Saturday, January 1, 2011

Smoking in Public, Chinese Style

Gone are the days when a pack of Marlboro cigarettes was the ultimate status symbol: now it's the keychain with a BMW logo, or a uniformed chauffeur standing by respectfully at attention while a beefy bodyguard stares at oncomers through his mirrored Raybans. Things here have changed a lot, but one thing has not, namely, smoking habits.

I'm hardly a prude, and I grew up in a house run by two chain-smokers, both of whom reformed after serious bouts of pneumonia (it also helped that my mother was, for a while, in a body cast.) I am no stranger to stink. However, I've had some health issues with second hand smoke as a result, chronic ear infections, tonsillitis, and the like. Also, I can't stand the smell of burning tobacco: the leaf itself is delightfully fragrant, but once the chemically-laden leaf and dioxin-treated paper is ignited, the resultant smudge of stinking smoke is intolerably. I have a keen nose and can track down the last time someone bathed, using which brand of soap: to be seated next to a smoker causes me agony.

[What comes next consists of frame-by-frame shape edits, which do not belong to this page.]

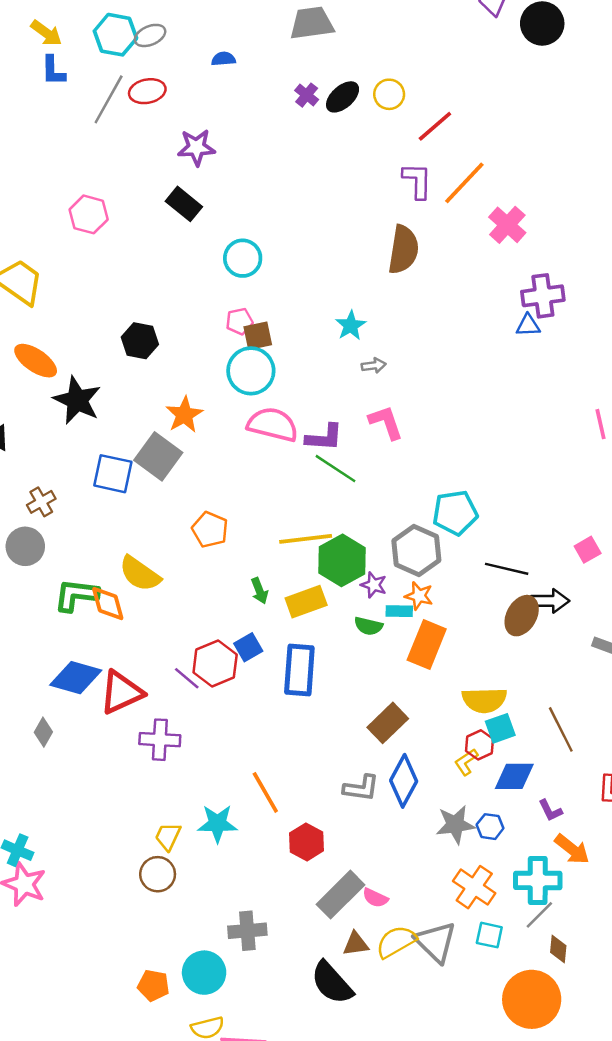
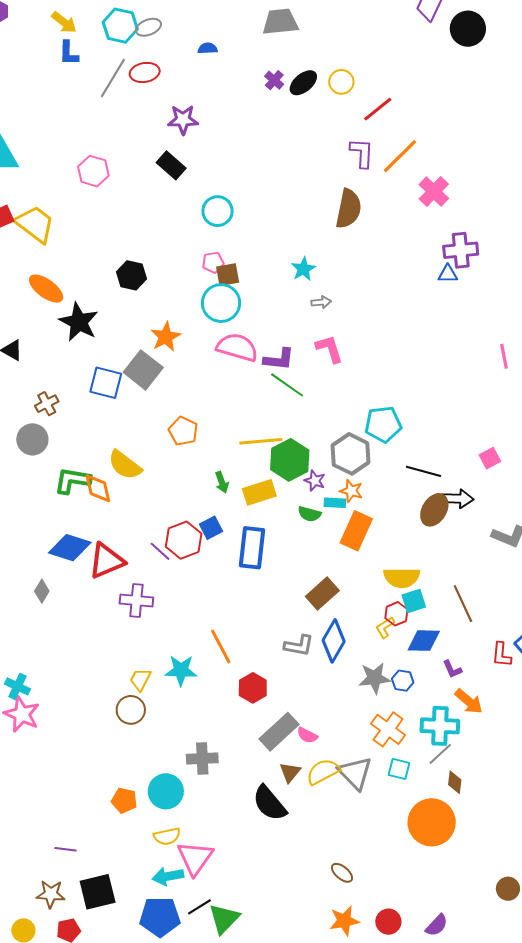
brown triangle: (356, 944) -> (290, 772), turned -45

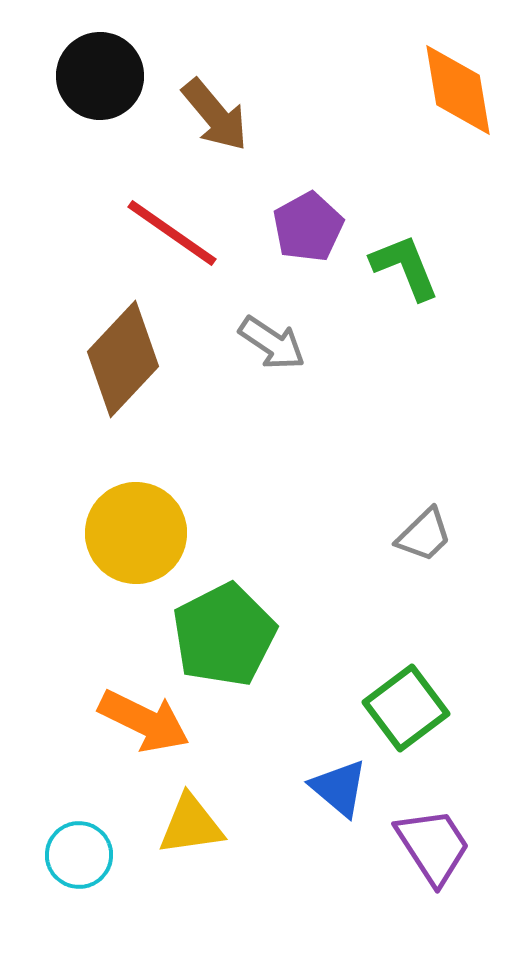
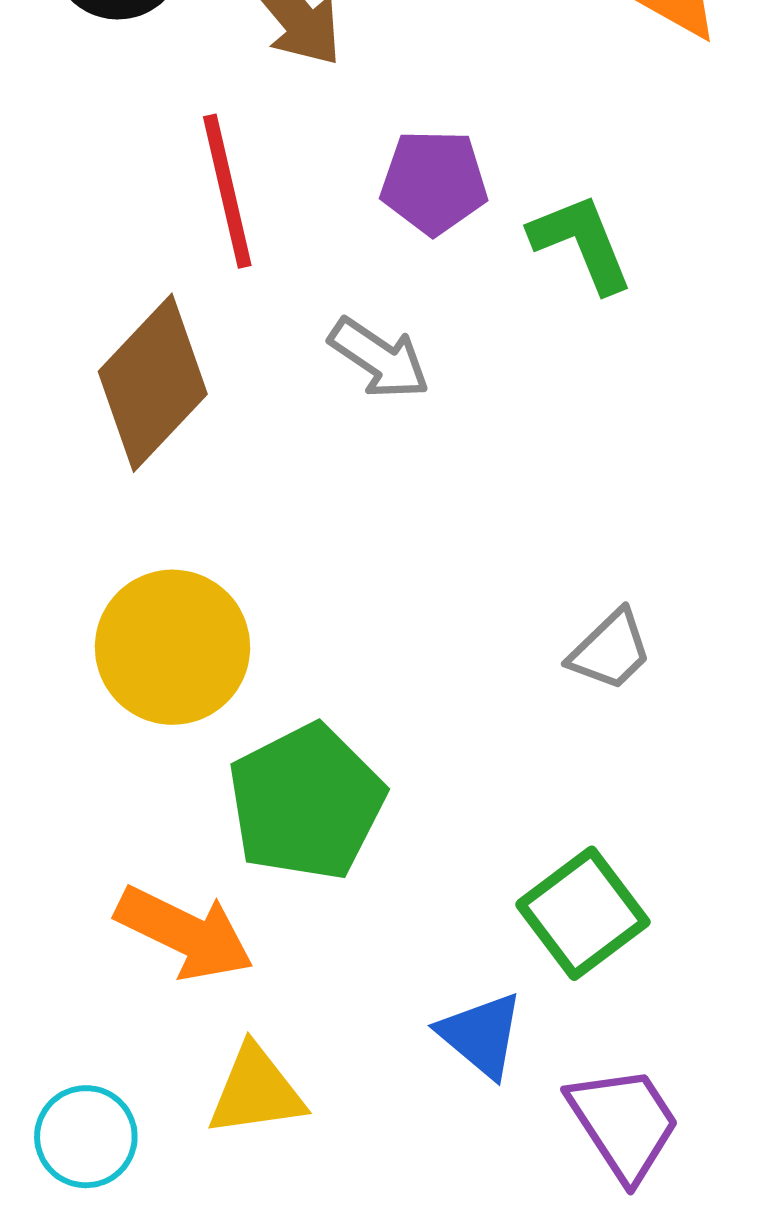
purple pentagon: (308, 227) -> (434, 182), turned 30
red line: (172, 233) -> (227, 191), turned 42

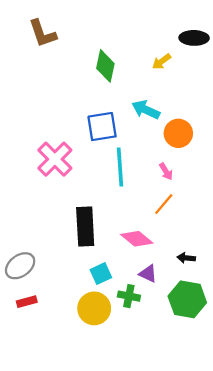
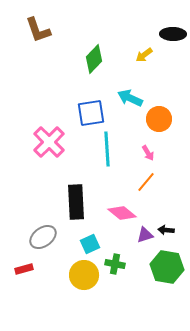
green diamond: (105, 66) -> (94, 59), turned 32
gray ellipse: (20, 266) -> (43, 237), moved
purple triangle: (148, 274) -> (145, 235), moved, turned -42

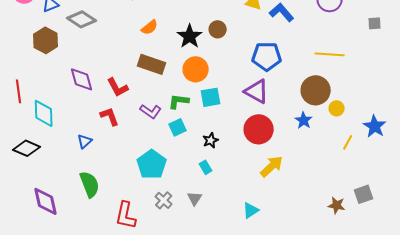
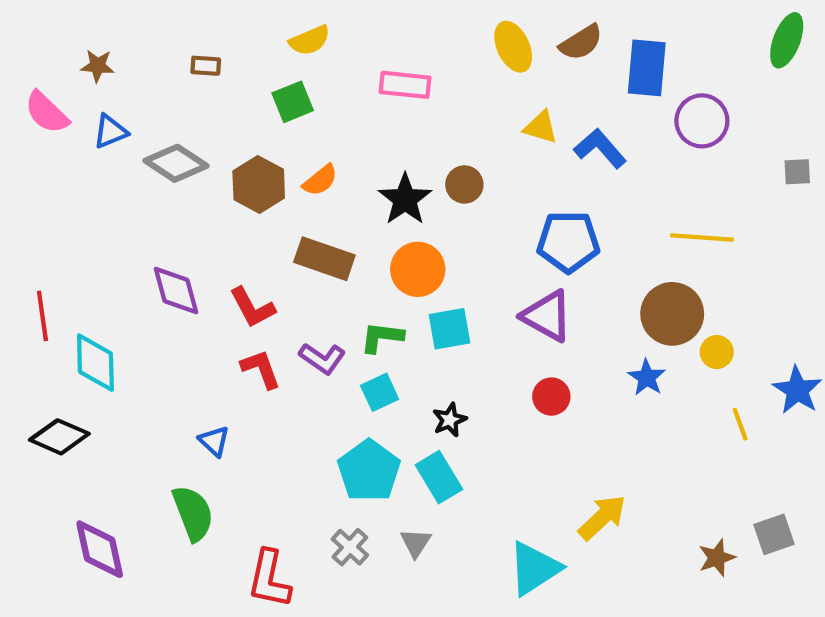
brown hexagon: (46, 40) -> (259, 184), moved
red L-shape: (110, 116) -> (261, 369), moved
red circle: (259, 129) -> (551, 397), size x0.6
blue triangle: (85, 141) -> (214, 441), moved, turned -35
yellow line: (348, 142) -> (740, 424), turned -49
cyan pentagon: (152, 164) -> (369, 471), moved
yellow arrow: (272, 166) -> (602, 517), moved
cyan rectangle: (206, 167) -> (439, 477), size x1.6
brown star: (337, 205) -> (717, 558), turned -30
cyan triangle: (251, 210) -> (534, 568), size x1.6

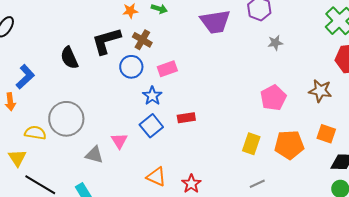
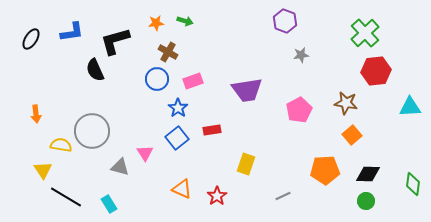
purple trapezoid: (215, 22) -> (247, 90), moved
black L-shape: (106, 41) -> (115, 41), moved
blue L-shape: (25, 77) -> (72, 32), moved, turned 35
orange square: (326, 134) -> (352, 135), moved, turned 30
yellow rectangle: (251, 144) -> (246, 164), moved
orange pentagon: (289, 145) -> (325, 170), moved

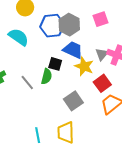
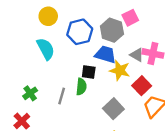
gray hexagon: (69, 25) -> (112, 30), moved
cyan semicircle: (19, 37) -> (46, 49), turned 35
gray triangle: (102, 54) -> (137, 55), turned -32
gray line: (27, 83) -> (62, 96), turned 63

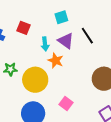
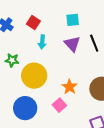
cyan arrow: (45, 44) -> (42, 42), moved
orange star: (56, 61) -> (70, 87), moved

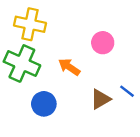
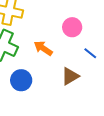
blue line: (127, 91) -> (90, 53), moved

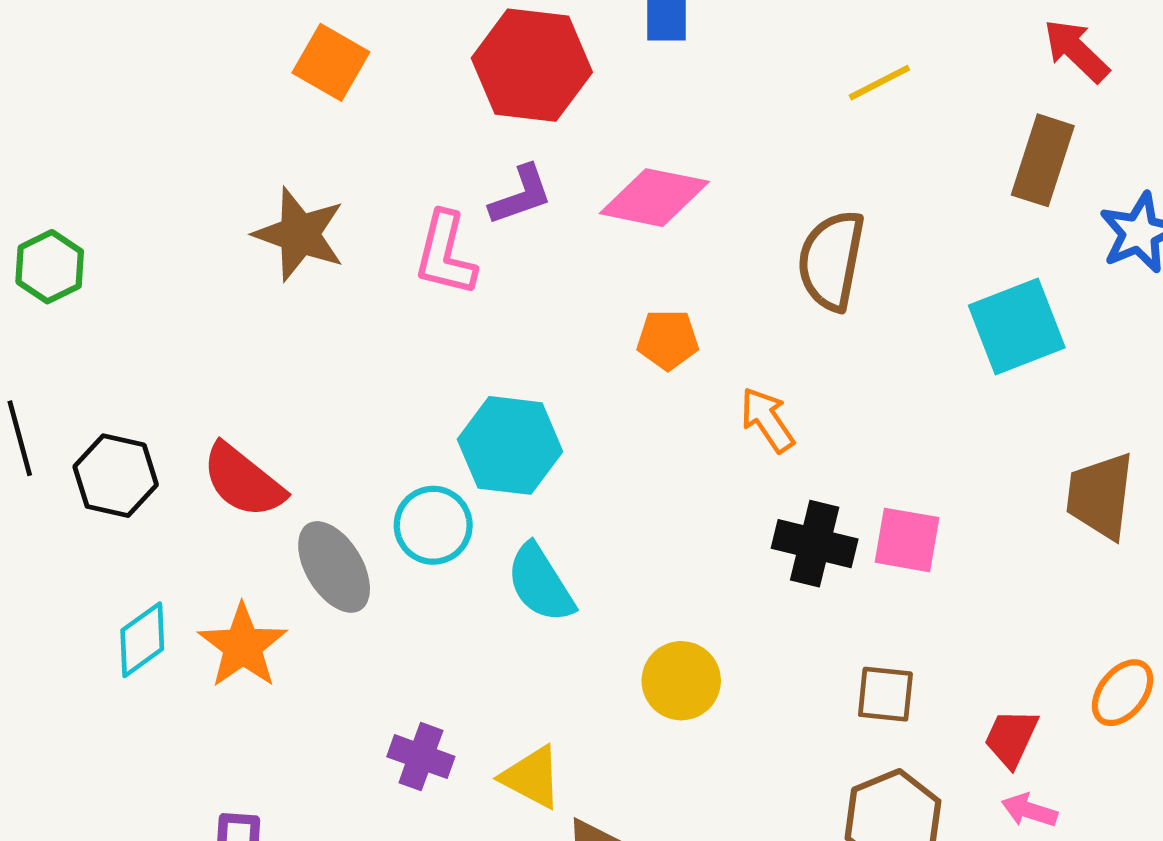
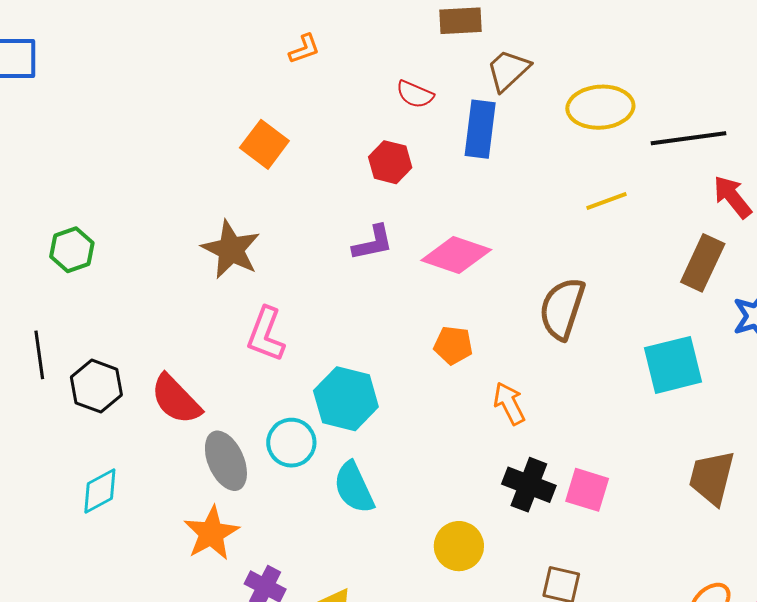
red hexagon: (532, 65) -> (390, 162), size x0.6
pink L-shape: (445, 254) -> (266, 334), moved
orange star: (243, 646) -> (211, 533), moved
yellow circle: (681, 681) -> (459, 546), moved

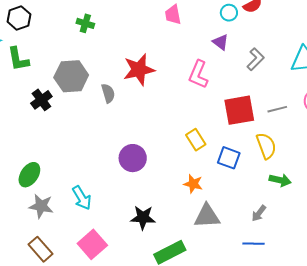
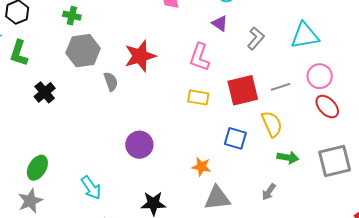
green cross: (85, 23) -> (72, 16), moved
green L-shape: (18, 59) -> (19, 53), turned 32
gray hexagon: (71, 76) -> (83, 51), moved
yellow rectangle: (196, 140) -> (198, 97), moved, turned -45
gray star: (41, 206) -> (30, 201), moved, turned -30

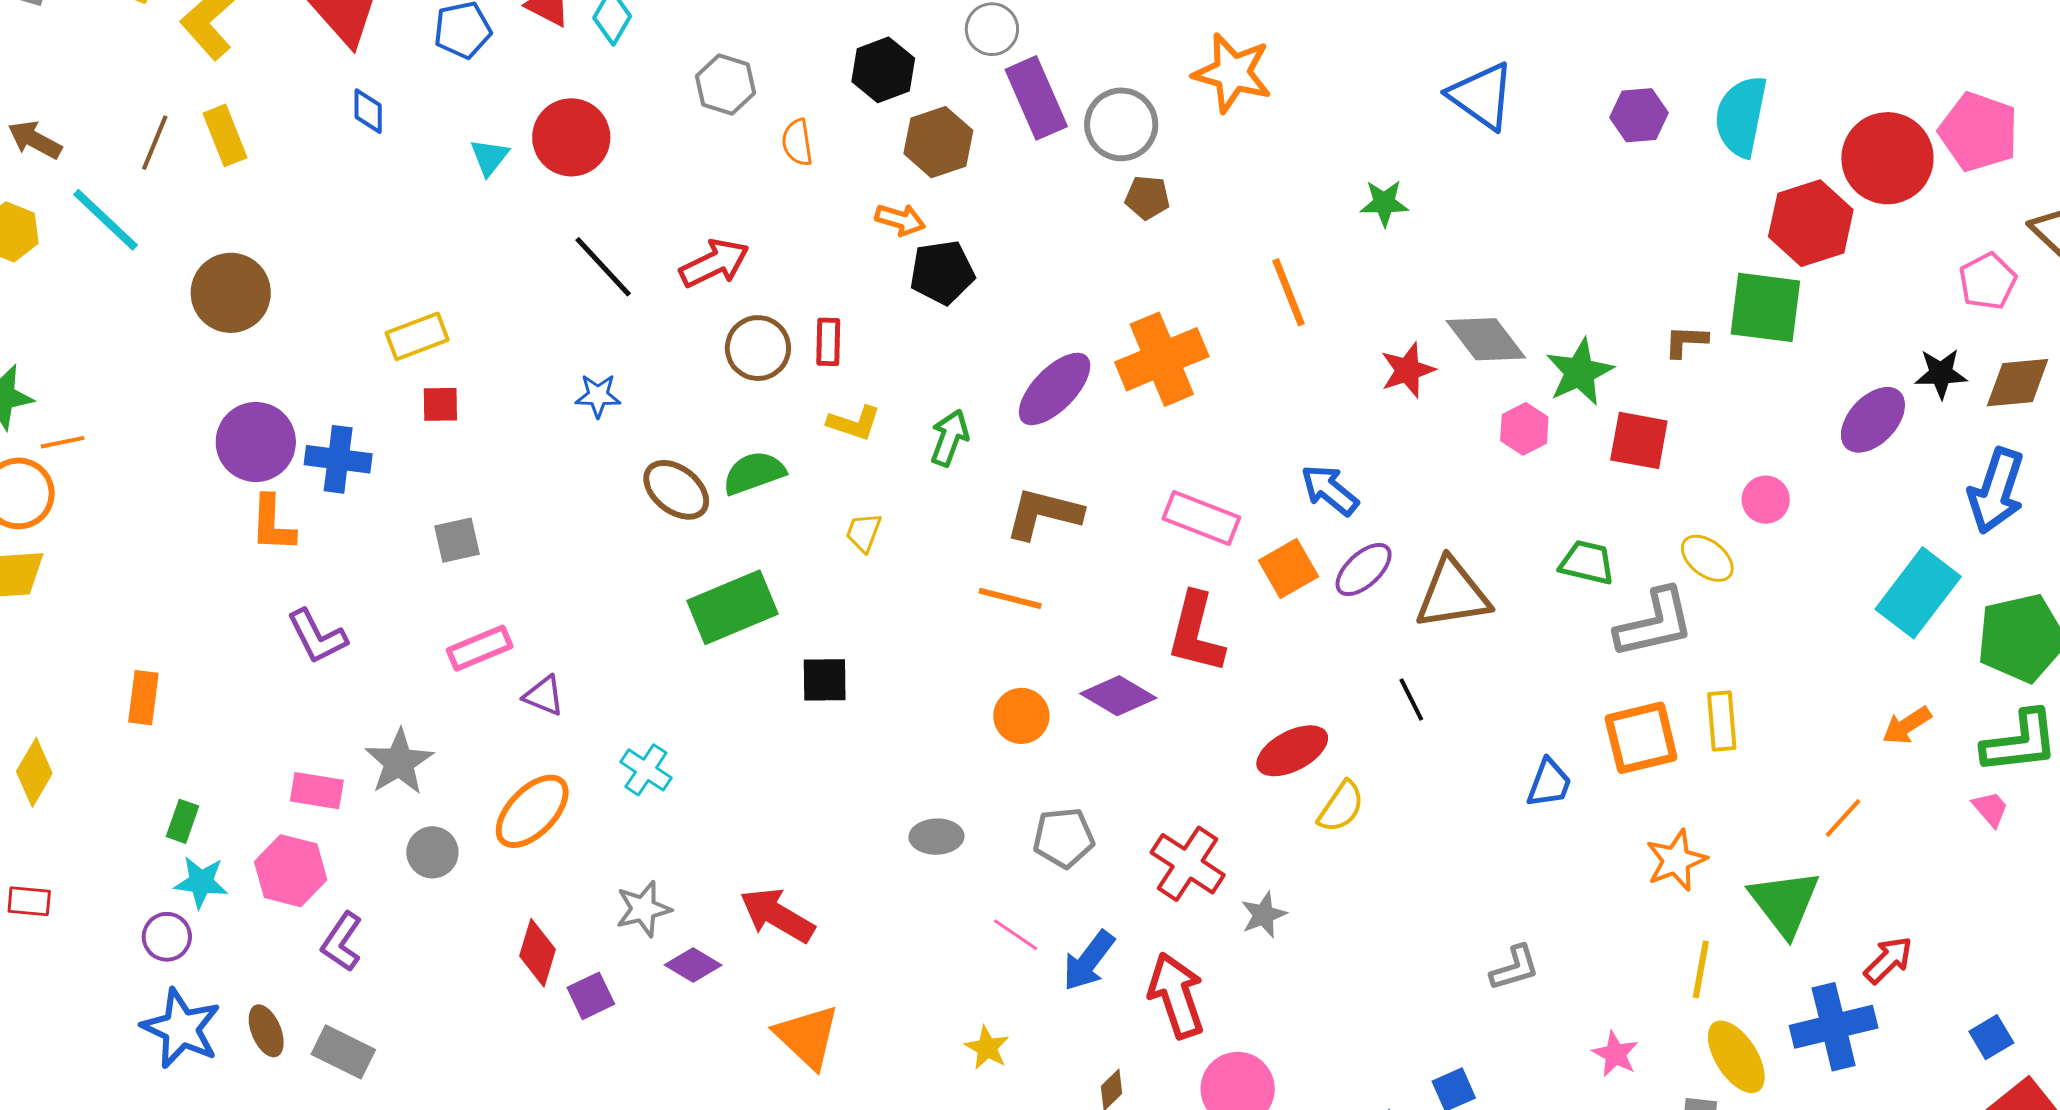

Many buildings in Beijing have banned smoking on upper floors, or confined in to a single floor, usually a lobby. This means that EVERYONE is subjected to walking through a wall of smoke en route to other destinations, so I hardly call this a wise move. Worse, most people ignore this, and light up in public places such as classrooms and at the table in restaurants DURING MEALS. I've seen people light up in a neonatal unit next to a sick baby on a respirator. I've seen people light up while pushing babies in strollers into an elevator. The resultant stink is formidable, as it lasts throughout the day. I resent smelling like an ashtray because some asshole lit up next to me. I work very hard to have clean, fragrant hair, and clean, fragrant clothing, no easy task in this climate, and I hate the fact that most days, the freshness and sense of cleanliness is gone ten minutes after I walk out the door, ruined by some businessman puffing away frantically at a cigarette. I won't even go into the effect of second-hand smoke here: if these people care so damn much about the children, why are they lighting up around them? If you can't get these people to STAY IN THEIR DAMN SEATS during an aircraft landing, do you really think they're going to be puffing away discreetly in specially designated outdoor spaces?

I don't begrudge a prisoner or a person suffering from a trauma the relaxing effects of nicotine. I've known people who suffered outrageously awful events who turn to a cigarette for calming and comfort. Many of us need SOMETHING for a while --this is why I am such good friends with Little Debbie snack cakes--it's my therapy. So smoke if you need it, while you need it, and wean yourself away when you're ready. What galls me, however, is the way that smoking copiously--usually foreign brands---has caught on as The New Black. So many more people are smoking, many of them my 16-year old students. It's so very in--it helps the girls to stay slim, as they like to remark--and it looks cool (eg, "Foreign" as in "Korean.") This sort of thinking doesn't end in adolescence. My obnoxious stock broker neighbor, Yuppie Yang, shared his reasons for smoking thus (an altercation may or may not have broken out in the elevator when he lit up and I grabbed it and threw it to the ground in my best Bette Davis style): Only smart people smoke. It's very attractive! Stupid people can't afford it. Just as he finished this pronouncement, the elevator door opened and in walked one of the janitors, dead rat in one hand, a string of fireworks in another, a lighted cigarette dangling from her lip. I smirked at him and flounced out. Sometimes life hands out a punch line, and no other words need to be said.